Multi-sample integration of spatial chromatin accessibility sequencing data via stochastic domain translation

Multi-sample integration of spatial chromatin accessibility sequencing data via stochastic domain translation

System requirements

The package development version is tested on Windows operating systems. The developmental version of the package has been tested on the following systems:

Linux: Ubuntu 20.04


Clone the repository.

git clone https://github.com/yyLIU12138/INSTINCT.git

Create an environment.

conda create -n epi_INSTINCT python=3.10
conda activate epi_INSTINCT

Install the required packages.

pip install -r requirement.txt


python setup.py build
python setup.py install

Installation takes a few minutes.


Detailed version of tutorials for INSTINCT can be found on the Read the Docs website.

Import the package.

import torch
import anndata as ad
from sklearn.decomposition import PCA
import warnings

Load the anndata type data samples into a list.

data_dir = '../demo_data/EpiTran_MouseBrain_Jiang2023/'
slice_name_list = ['E11_0-S1', 'E13_5-S1', 'E15_5-S1', 'E18_5-S1']
cas_list = [ad.read_h5ad(data_dir + sample + '_atac.h5ad') for sample in slice_name_list]
for j in range(len(cas_list)):
    cas_list[j].obs_names = [x + '_' + slice_name_list[j] for x in cas_list[j].obs_names]

Merge the peaks.

cas_list = INSTINCT.peak_sets_alignment(cas_list)

Preprocessing (If the data samples already incorparate fragment count matrices, then set use_fragment_count=False).

adata_concat = ad.concat(cas_list, label="slice_name", keys=slice_name_list)
INSTINCT.preprocess_CAS(cas_list, adata_concat, use_fragment_count=True, min_cells_rate=0.03)

Use PCA to reduce the dimensionality of the concatenated data to 100. The matrix of shape N*100 should be stored in adata_concat.obsm['X_pca'].

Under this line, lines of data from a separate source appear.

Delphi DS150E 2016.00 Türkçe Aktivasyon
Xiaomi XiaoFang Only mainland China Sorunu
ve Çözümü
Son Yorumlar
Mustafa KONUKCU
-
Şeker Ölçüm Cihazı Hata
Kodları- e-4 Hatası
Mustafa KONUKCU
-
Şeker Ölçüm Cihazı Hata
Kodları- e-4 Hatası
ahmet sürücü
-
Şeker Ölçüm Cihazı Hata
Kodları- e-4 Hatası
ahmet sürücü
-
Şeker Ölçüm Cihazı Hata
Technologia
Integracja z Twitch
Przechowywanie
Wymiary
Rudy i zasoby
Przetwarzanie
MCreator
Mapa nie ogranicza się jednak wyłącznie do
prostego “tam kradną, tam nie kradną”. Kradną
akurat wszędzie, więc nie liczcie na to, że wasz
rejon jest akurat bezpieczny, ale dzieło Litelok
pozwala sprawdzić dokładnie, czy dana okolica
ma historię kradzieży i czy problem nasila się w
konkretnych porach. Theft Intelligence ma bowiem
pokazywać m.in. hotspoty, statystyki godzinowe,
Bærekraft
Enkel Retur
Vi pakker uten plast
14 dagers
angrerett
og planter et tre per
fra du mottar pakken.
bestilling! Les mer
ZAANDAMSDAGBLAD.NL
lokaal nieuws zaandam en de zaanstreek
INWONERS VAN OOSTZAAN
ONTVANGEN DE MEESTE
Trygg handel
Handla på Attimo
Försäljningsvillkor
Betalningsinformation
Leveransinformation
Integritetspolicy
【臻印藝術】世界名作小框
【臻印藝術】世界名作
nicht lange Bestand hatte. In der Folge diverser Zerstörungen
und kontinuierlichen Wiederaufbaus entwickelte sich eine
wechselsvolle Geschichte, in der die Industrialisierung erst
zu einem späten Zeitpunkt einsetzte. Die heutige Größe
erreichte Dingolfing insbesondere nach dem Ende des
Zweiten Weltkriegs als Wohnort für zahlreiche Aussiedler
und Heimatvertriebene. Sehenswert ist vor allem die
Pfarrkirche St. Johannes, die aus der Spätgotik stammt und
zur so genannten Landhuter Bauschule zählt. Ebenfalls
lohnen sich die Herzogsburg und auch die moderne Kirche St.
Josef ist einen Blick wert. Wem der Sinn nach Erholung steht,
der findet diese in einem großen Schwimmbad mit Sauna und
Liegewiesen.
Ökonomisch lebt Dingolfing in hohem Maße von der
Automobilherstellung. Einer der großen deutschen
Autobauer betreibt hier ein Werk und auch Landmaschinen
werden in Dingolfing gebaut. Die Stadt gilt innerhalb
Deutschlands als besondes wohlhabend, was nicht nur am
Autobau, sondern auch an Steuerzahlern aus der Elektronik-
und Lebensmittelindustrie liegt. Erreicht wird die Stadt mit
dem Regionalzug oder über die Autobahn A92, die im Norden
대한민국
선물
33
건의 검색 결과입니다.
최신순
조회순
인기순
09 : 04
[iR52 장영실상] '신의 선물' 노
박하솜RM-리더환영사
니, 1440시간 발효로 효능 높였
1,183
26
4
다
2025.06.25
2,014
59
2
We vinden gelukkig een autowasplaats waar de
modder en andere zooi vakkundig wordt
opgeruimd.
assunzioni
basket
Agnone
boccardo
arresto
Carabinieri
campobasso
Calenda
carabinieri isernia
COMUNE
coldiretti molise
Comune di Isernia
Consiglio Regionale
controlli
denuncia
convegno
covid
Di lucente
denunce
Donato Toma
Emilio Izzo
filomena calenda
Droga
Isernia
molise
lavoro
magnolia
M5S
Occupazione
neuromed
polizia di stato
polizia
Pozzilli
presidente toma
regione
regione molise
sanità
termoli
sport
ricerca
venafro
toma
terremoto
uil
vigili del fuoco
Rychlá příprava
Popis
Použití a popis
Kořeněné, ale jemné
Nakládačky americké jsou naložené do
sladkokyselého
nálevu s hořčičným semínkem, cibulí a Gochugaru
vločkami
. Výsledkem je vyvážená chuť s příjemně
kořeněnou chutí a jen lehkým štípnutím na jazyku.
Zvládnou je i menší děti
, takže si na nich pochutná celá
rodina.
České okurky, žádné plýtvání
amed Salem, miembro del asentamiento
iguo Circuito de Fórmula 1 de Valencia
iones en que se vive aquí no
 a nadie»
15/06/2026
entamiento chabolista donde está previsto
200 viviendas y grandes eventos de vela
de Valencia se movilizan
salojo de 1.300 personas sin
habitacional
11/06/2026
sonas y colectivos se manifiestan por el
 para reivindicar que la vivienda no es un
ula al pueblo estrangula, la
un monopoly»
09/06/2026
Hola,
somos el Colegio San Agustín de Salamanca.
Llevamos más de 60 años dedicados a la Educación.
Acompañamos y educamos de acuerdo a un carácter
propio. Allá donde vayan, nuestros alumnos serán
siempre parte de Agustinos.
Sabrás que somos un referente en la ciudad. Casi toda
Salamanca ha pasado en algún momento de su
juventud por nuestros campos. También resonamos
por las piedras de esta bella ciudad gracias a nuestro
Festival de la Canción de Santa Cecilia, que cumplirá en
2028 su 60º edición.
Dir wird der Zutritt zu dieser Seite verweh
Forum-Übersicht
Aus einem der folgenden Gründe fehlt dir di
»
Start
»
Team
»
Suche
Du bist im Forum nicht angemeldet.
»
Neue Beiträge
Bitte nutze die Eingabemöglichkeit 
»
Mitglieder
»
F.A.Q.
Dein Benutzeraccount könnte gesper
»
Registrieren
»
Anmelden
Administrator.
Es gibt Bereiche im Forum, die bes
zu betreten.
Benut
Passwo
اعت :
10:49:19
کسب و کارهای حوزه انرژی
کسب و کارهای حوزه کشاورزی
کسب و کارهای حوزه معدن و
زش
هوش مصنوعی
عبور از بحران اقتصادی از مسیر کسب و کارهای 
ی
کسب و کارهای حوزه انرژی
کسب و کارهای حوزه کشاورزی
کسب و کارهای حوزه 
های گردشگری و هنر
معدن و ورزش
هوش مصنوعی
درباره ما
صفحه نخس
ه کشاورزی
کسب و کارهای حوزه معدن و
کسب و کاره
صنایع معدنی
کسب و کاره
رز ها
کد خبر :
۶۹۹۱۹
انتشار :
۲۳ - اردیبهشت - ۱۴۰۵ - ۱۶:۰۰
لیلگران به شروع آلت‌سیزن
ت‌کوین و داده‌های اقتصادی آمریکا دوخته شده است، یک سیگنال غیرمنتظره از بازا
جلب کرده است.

pca = PCA(n_components=100, random_state=1234)
input_matrix = pca.fit_transform(adata_concat.X.toarray())
adata_concat.obsm['X_pca'] = input_matrix

Construct the neighbor graph

INSTINCT.create_neighbor_graph(cas_list, adata_concat)

Train the model. The low-dimensional representations for spots are stored in .obsm['INSTINCT_latent'] of each slice in cas_list.

device = torch.device('cuda' if torch.cuda.is_available() else 'cpu')
INSTINCT_model = INSTINCT.INSTINCT_Model(cas_list,
                                         input_mat_key='X_pca',  # the key of the input matrix in adata_concat.obsm
                                         input_dim=100,  # the input dimension
                                         hidden_dims_G=[50],  # hidden dimensions of the encoder and the decoder
                                         latent_dim=30,  # the dimension of latent space
                                         hidden_dims_D=[50],  # hidden dimensions of the discriminator
                                         lambda_adv=1,  # hyperparameter for the adversarial loss
                                         lambda_cls=10,  # hyperparameter for the classification loss
                                         lambda_la=20,  # hyperparameter for the latent loss
                                         lambda_rec=10,  # hyperparameter for the reconstruction loss
                                         seed=1236,  # random seed
                                         learn_rates=[1e-3, 5e-4],  # learning rate
                                         training_steps=[500, 500],  # training_steps
                                         use_cos=True,  # use cosine similarity to find the nearest neighbors
                                         margin=10,  # the margin of latent loss
                                         alpha=1,  # the hyperparameter for triplet loss
                                         k=50,  # the amount of neighbors to find

INSTINCT_model.train(report_loss=True, report_interval=100)


Training the model takes about one minute using GPU (RTX 4090D 24GB).